Cholecalciferol May Be Superior for Treating Vitamin D Deficiency

Treatment with this compound resulted in higher circulating levels of 25(OH)D compared with ergocalciferol in Hispanic CKD patients.
Treatment with this compound resulted in higher circulating levels of 25(OH)D compared with ergocalciferol in Hispanic CKD patients.

Cholecalciferol may be superior to ergocalciferol in managing nutritional vitamin D deficiency in patients with non-dialysis chronic kidney disease (CKD), researchers concluded.

A team led by James B. Wetmore, MD, of Hennepin County Medical Center in Minneapolis, Minn., conducted a retrospective study that included 57 Hispanic patients with non-dialysis CKD living in a part of southern Texas designated a “sunny area” by the U.S. National Weather Service. All had vitamin D insufficiency or frank deficiency. The investigators assessed the relative effectiveness of cholecalciferol (D3) versus ergocalciferol (D2) replacement on circulating levels of 25-hydroxyvitamin D (25(OH)D). Levels of 25 (OH)D were measured at baseline, after attempted repletion with ergocalciferol, and then after attempted repletion with cholecalciferol.

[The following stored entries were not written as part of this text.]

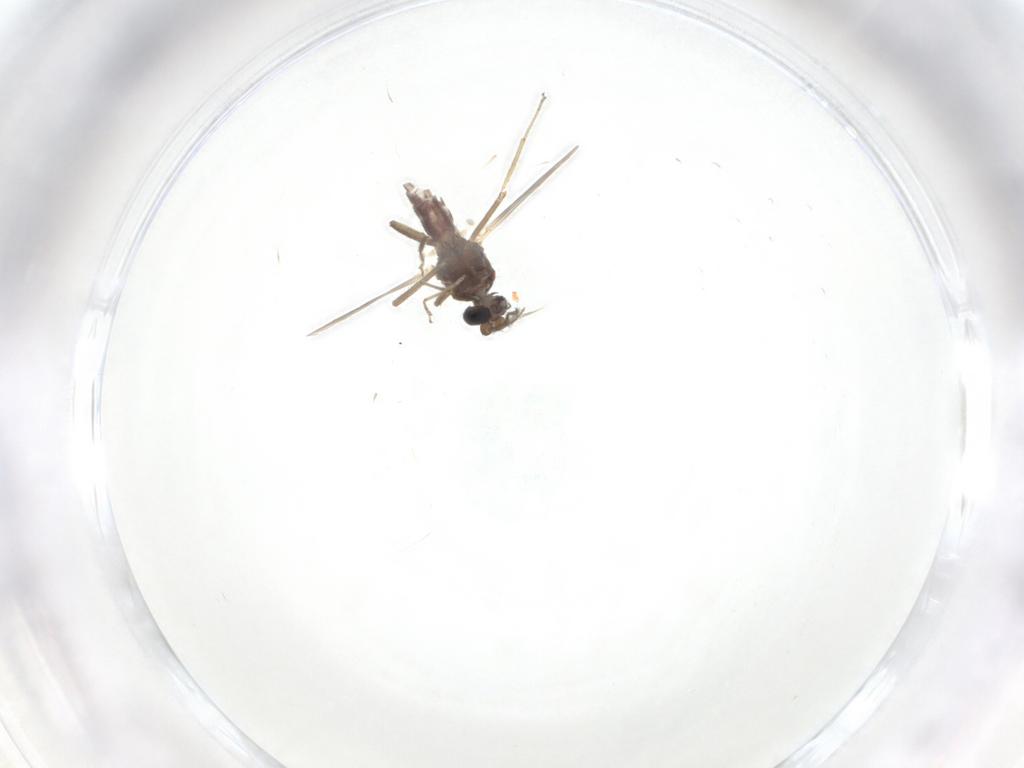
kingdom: Animalia
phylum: Arthropoda
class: Insecta
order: Diptera
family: Ceratopogonidae
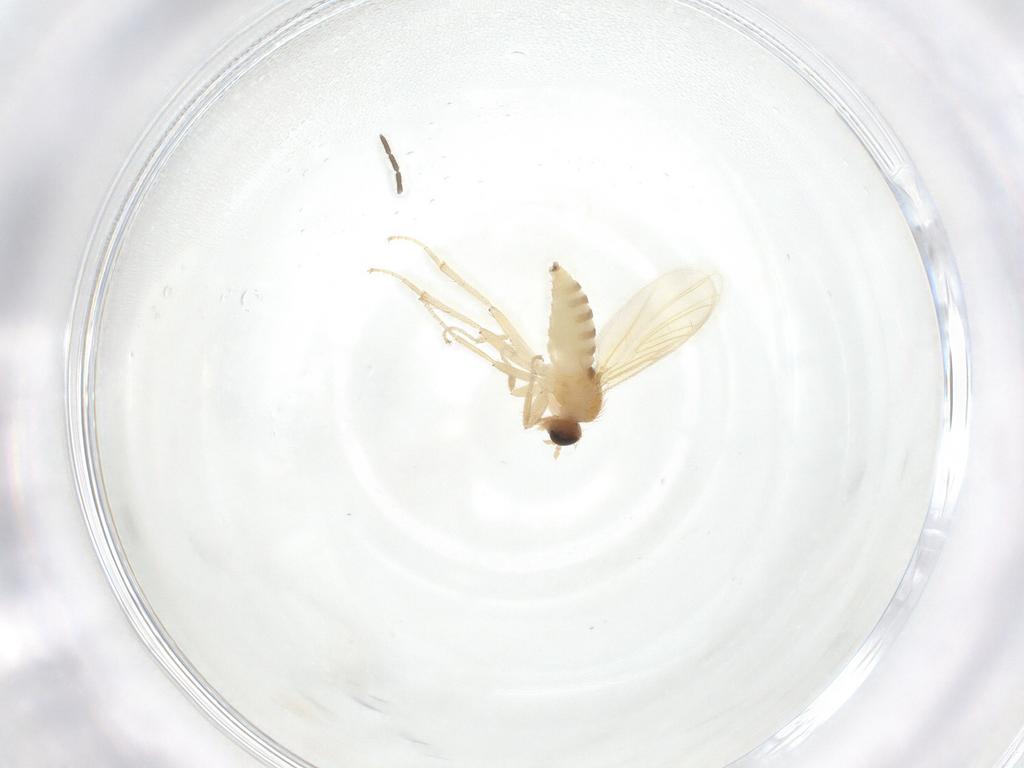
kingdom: Animalia
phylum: Arthropoda
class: Insecta
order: Diptera
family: Hybotidae
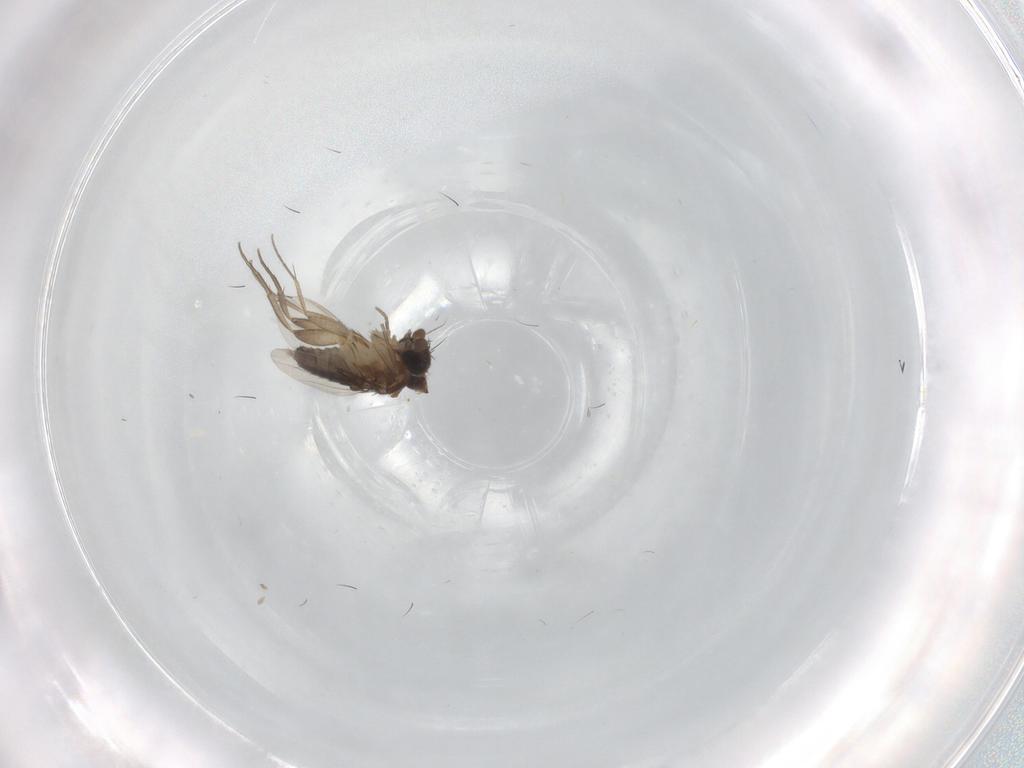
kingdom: Animalia
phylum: Arthropoda
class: Insecta
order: Diptera
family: Phoridae
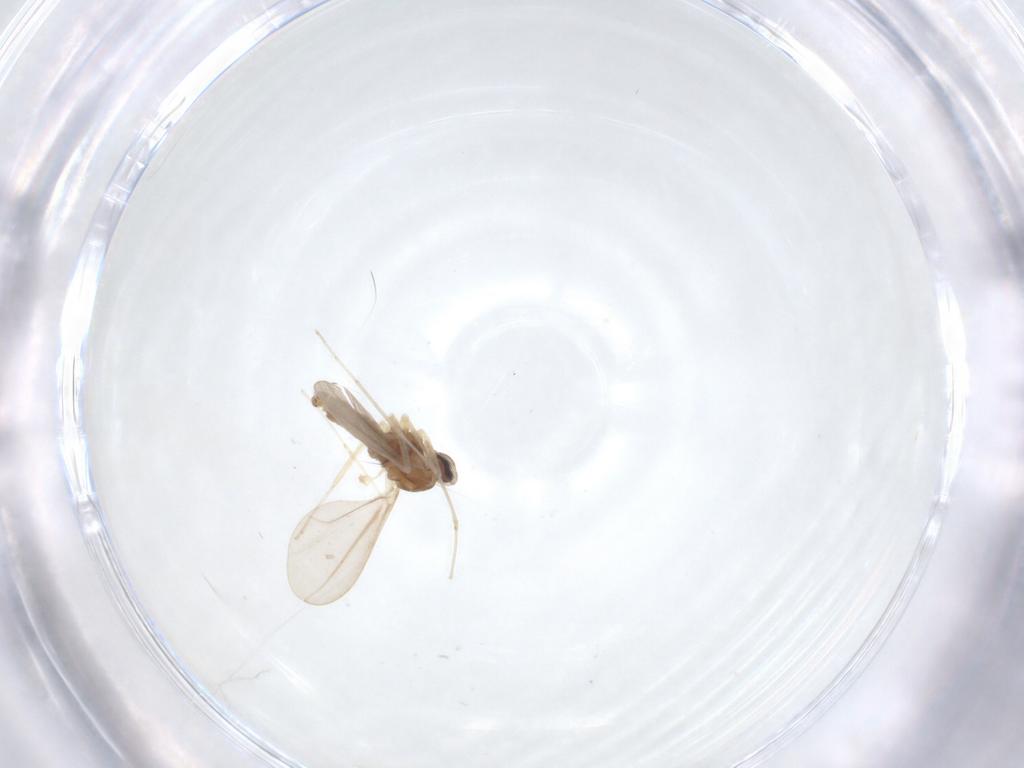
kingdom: Animalia
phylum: Arthropoda
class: Insecta
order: Diptera
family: Cecidomyiidae
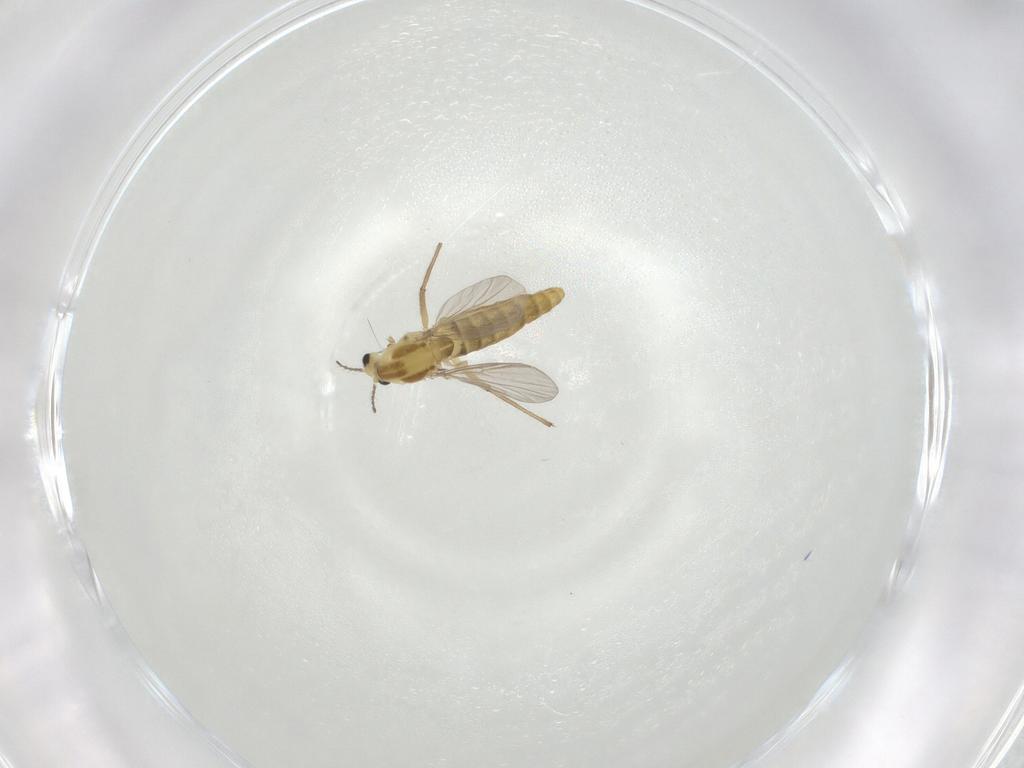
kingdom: Animalia
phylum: Arthropoda
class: Insecta
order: Diptera
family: Chironomidae
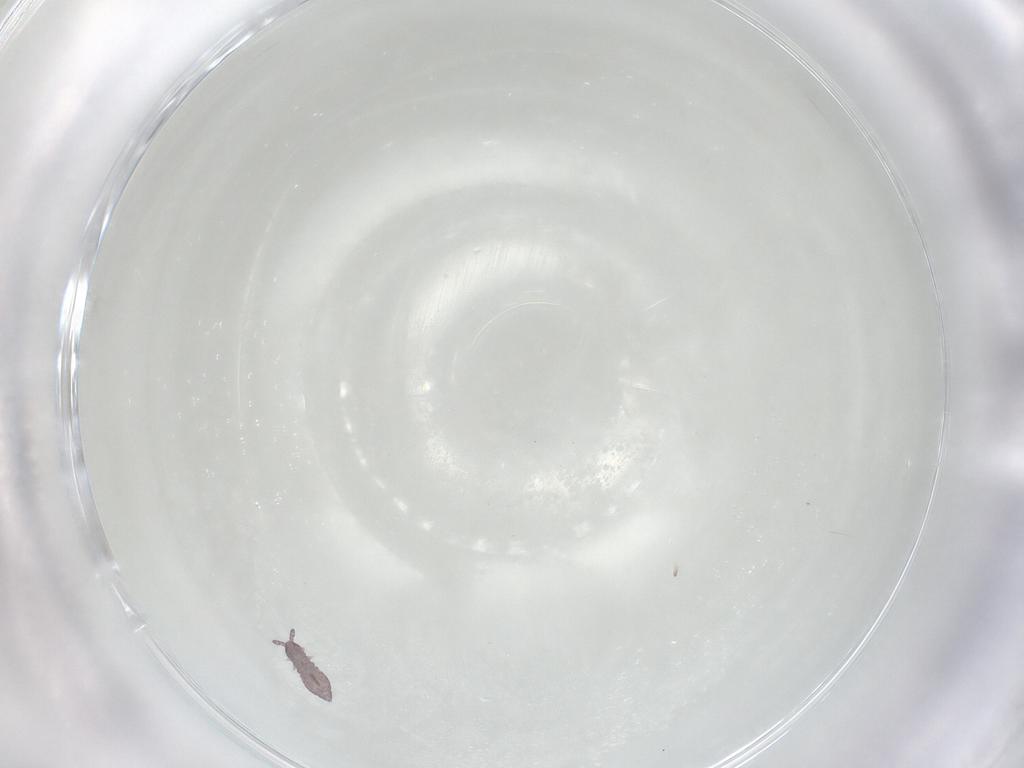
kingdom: Animalia
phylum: Arthropoda
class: Collembola
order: Poduromorpha
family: Hypogastruridae
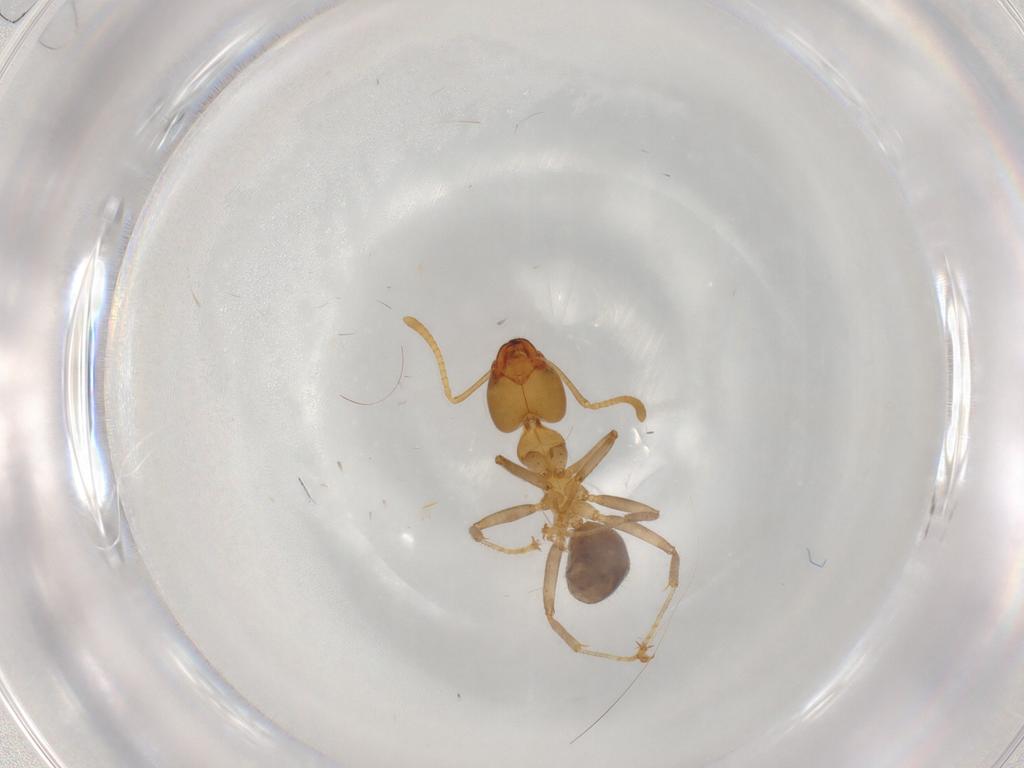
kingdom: Animalia
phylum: Arthropoda
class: Insecta
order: Hymenoptera
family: Formicidae
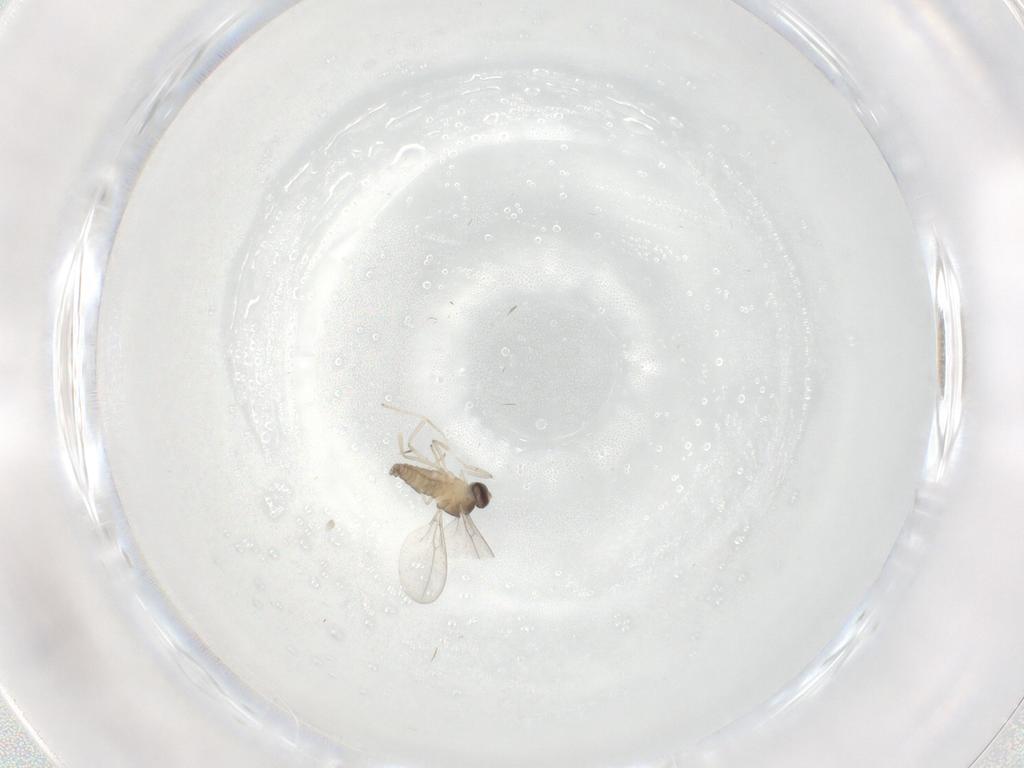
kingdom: Animalia
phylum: Arthropoda
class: Insecta
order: Diptera
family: Cecidomyiidae
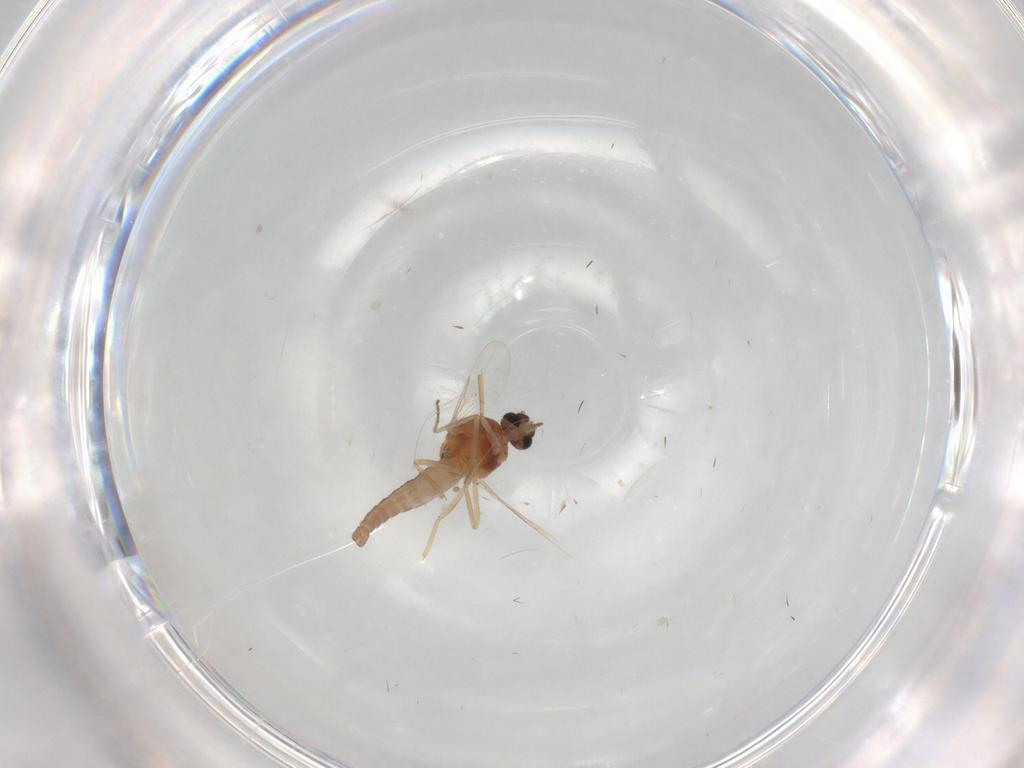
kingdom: Animalia
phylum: Arthropoda
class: Insecta
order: Diptera
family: Ceratopogonidae
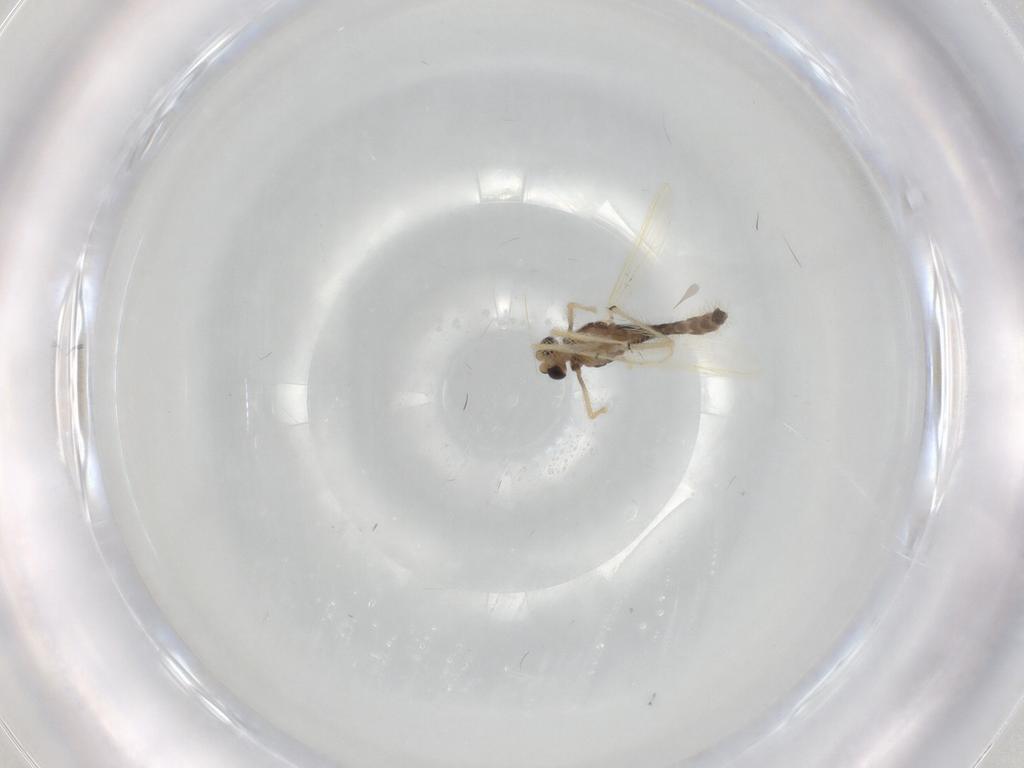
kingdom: Animalia
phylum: Arthropoda
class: Insecta
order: Diptera
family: Chironomidae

The mean baseline level of 25(OH)D was 15.3 ng/mL. After standardizing dosages between compounds, mean increases after cholecalciferol treatment (2.7 ng/mL per 100,000 units prescribed) were significantly greater than those from ergocalciferol treatment (1.1 ng/mL per 100,000 units prescribed), Dr. Wetmore and his colleagues reported online ahead of print in Nephron.

Factors associated with a superior response to cholecalciferol were lower baseline levels of 25(OH)D at the start of therapy and the interaction of age and sex, with younger females tending to benefit relatively more from cholecalciferol than older males.

“While the nature of our study design does not permit causal inferences,” Dr. Wetmore's group concluded, “it does reflect a frequently encountered real-world scenario faced by everyday practitioners, who naturally and appropriately attempt to use clinical practice guidelines to direct therapy but who also see the need to try alternative approaches when results are suboptimal.”

Dr. Wetmore and his collaborators previously reported on a study showing that in a predominantly Hispanic population with CKD, unexpectedly large doses of ergocalciferol—the agent recommended by Kidney Disease Outcomes Quality Initiative (KDOQI) guidelines—only modestly increased circulating 25(OH)D levels, even in a solar-rich environment.

Unlike ergocalciferol, which is a plant-based sterol, cholecalciferol is an animal-based compound. Consequently, Dr. Wetmore's team stated, there is a theoretical basis for hypothesizing that cholecalciferol may be more effective than ergocalciferol in managing nutritional vitamin D deficiency.